Dataset excerpts
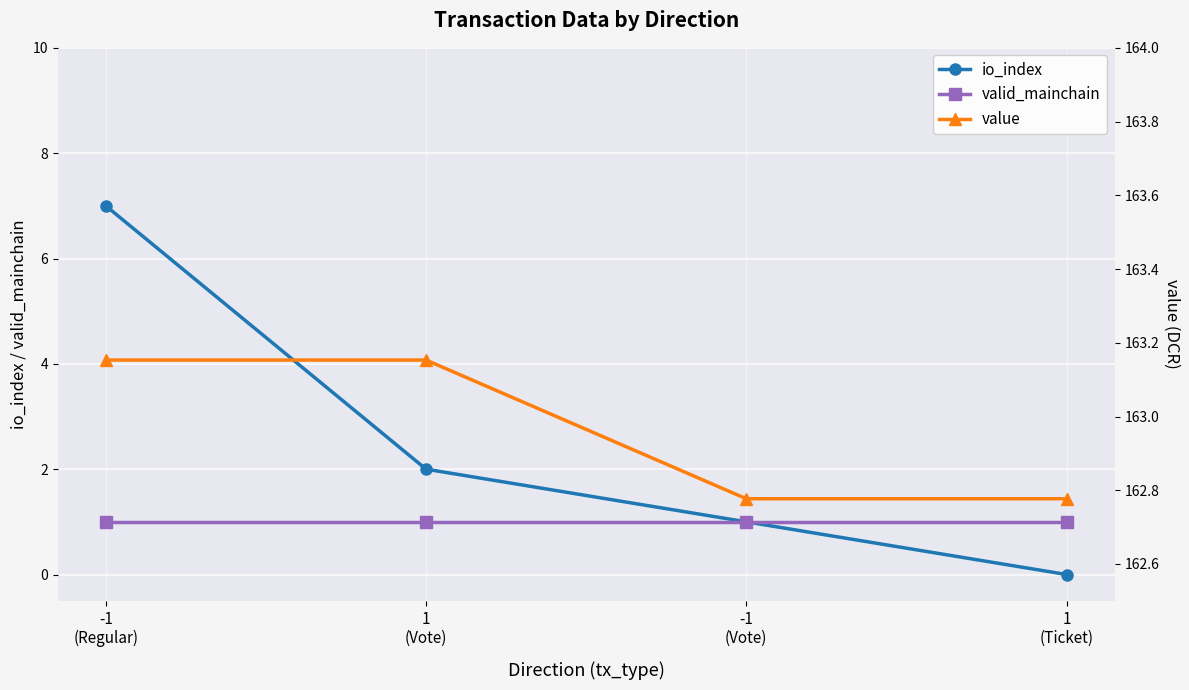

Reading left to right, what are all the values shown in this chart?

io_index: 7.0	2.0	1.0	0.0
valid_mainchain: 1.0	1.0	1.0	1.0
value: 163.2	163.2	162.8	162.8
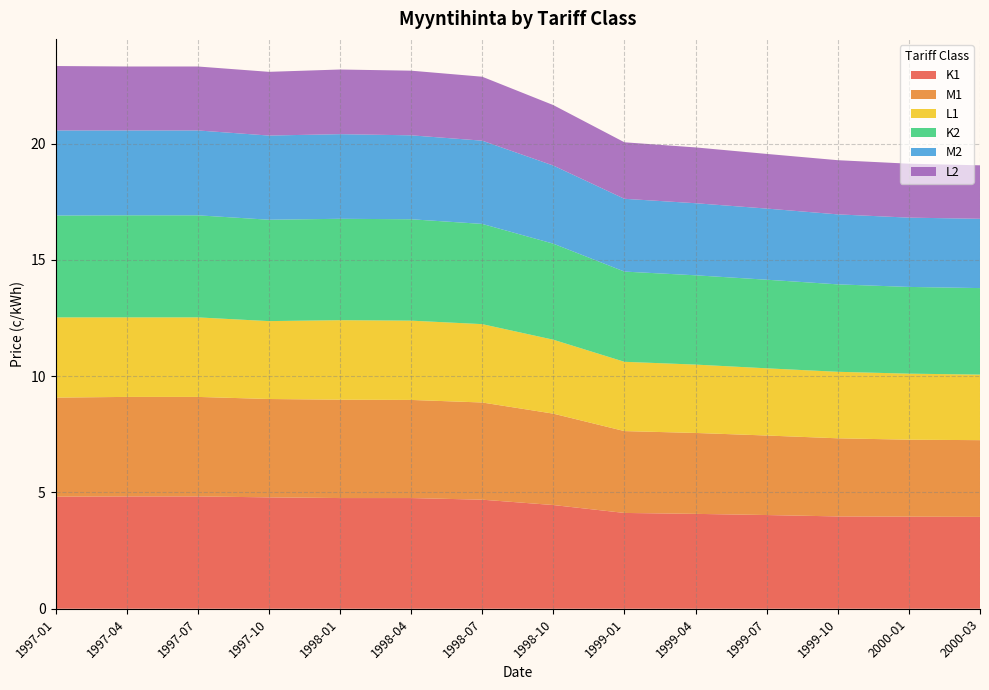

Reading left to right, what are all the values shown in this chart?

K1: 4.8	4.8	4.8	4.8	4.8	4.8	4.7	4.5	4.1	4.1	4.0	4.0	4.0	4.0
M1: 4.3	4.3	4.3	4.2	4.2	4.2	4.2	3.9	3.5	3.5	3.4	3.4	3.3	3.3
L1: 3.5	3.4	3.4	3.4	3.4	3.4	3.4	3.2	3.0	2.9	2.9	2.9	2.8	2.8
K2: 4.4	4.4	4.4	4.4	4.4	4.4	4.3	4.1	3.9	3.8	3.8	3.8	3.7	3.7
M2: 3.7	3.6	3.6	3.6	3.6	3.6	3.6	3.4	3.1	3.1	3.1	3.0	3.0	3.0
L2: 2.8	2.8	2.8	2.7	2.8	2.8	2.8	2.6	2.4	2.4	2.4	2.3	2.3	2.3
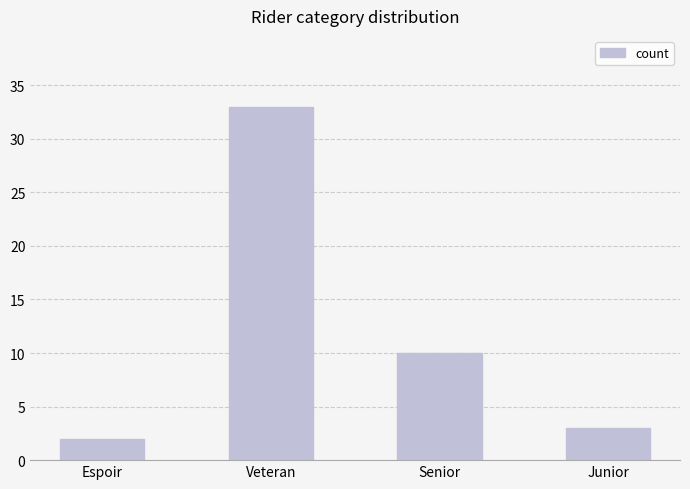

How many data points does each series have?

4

Exercise:
Can you find every line in the rows above that contains the word "series" and copy each one out? Matching is case-sensitive.

Answer space:
How many data points does each series have?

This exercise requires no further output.